Problem to solve: Reproduce, exactly and in full, the lines from the one with "governance. Een complexe" through the one with "Az iratban arra vonatkozóan is fel k" in the data below; drop pictures.

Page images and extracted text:
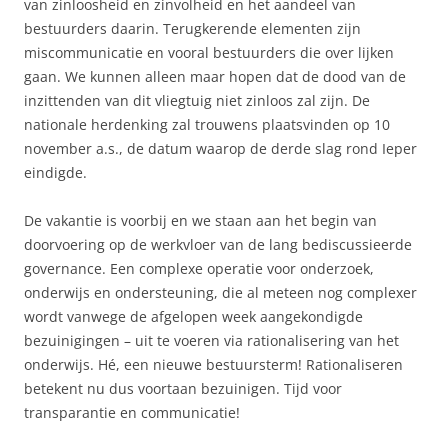
van zinloosheid en zinvolheid en het aandeel van
bestuurders daarin. Terugkerende elementen zijn
miscommunicatie en vooral bestuurders die over lijken
gaan. We kunnen alleen maar hopen dat de dood van de
inzittenden van dit vliegtuig niet zinloos zal zijn. De
nationale herdenking zal trouwens plaatsvinden op 10
november a.s., de datum waarop de derde slag rond Ieper
eindigde.
De vakantie is voorbij en we staan aan het begin van
doorvoering op de werkvloer van de lang bediscussieerde
governance. Een complexe operatie voor onderzoek,
onderwijs en ondersteuning, die al meteen nog complexer
wordt vanwege de afgelopen week aangekondigde
bezuinigingen – uit te voeren via rationalisering van het
onderwijs. Hé, een nieuwe bestuursterm! Rationaliseren
betekent nu dus voortaan bezuinigen. Tijd voor
transparantie en communicatie!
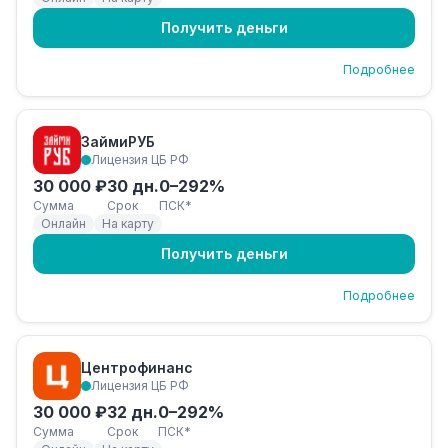
Получить деньги
Подробнее
ЗаймиРУБ
Лицензия ЦБ РФ
30 000 ₽
30 дн.
0–292%
Сумма
Срок
ПСК*
Онлайн
На карту
Получить деньги
Подробнее
Центрофинанс
Лицензия ЦБ РФ
30 000 ₽
32 дн.
0–292%
Сумма
Срок
ПСК*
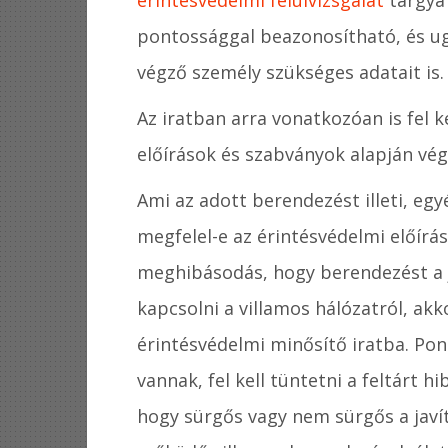
pontossággal beazonosítható, és ug
végző személy szükséges adatait is
Az iratban arra vonatkozóan is fel k
előírások és szabványok alapján vég
Ami az adott berendezést illeti, egy
megfelel-e az érintésvédelmi előír
meghibásodás, hogy berendezést a ja
kapcsolni a villamos hálózatról, akkor
érintésvédelmi minősítő iratba. Pont
vannak, fel kell tüntetni a feltárt hi
hogy sürgős vagy nem sürgős a javí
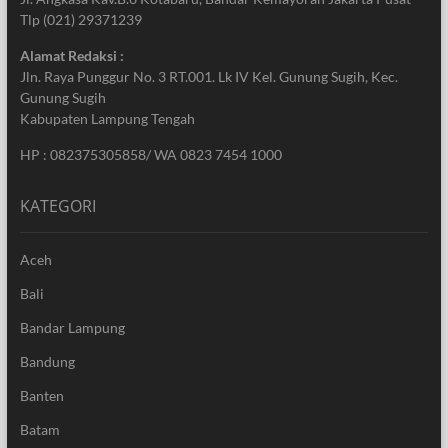
Tlp (021) 29371239
Alamat Redaksi :
Jln. Raya Punggur No. 3 RT.001. Lk IV Kel. Gunung Sugih, Kec.
Gunung Sugih
Kabupaten Lampung Tengah
HP : 082375305858/ WA 0823 7454 1000
KATEGORI
Aceh
Bali
Bandar Lampung
Bandung
Banten
Batam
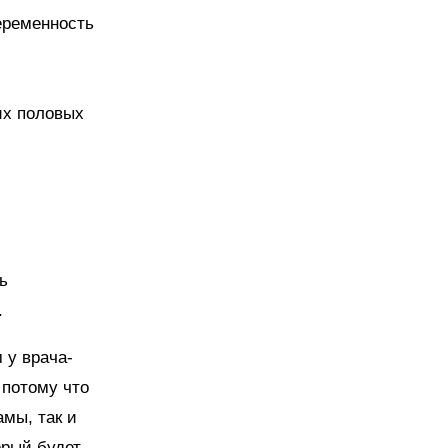
еременность
их половых
ь
.
 у врача-
 потому что
мы, так и
орый будет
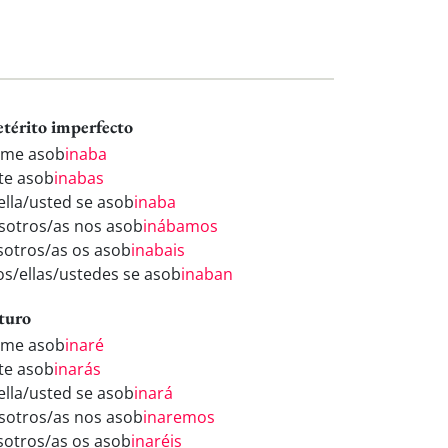
etérito imperfecto
 me asob
inaba
 te asob
inabas
/ella/usted se asob
inaba
sotros/as nos asob
inábamos
sotros/as os asob
inabais
los/ellas/ustedes se asob
inaban
turo
 me asob
inaré
 te asob
inarás
/ella/usted se asob
inará
sotros/as nos asob
inaremos
sotros/as os asob
inaréis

Exercise answer:
governance. Een complexe operatie voor onderzoek,
onderwijs en ondersteuning, die al meteen nog complexer
wordt vanwege de afgelopen week aangekondigde
bezuinigingen – uit te voeren via rationalisering van het
onderwijs. Hé, een nieuwe bestuursterm! Rationaliseren
betekent nu dus voortaan bezuinigen. Tijd voor
transparantie en communicatie!
Получить деньги
Подробнее
ЗаймиРУБ
Лицензия ЦБ РФ
30 000 ₽
30 дн.
0–292%
Сумма
Срок
ПСК*
Онлайн
На карту
Получить деньги
Подробнее
Центрофинанс
Лицензия ЦБ РФ
30 000 ₽
32 дн.
0–292%
Сумма
Срок
ПСК*
pontossággal beazonosítható, és ug
végző személy szükséges adatait is
Az iratban arra vonatkozóan is fel k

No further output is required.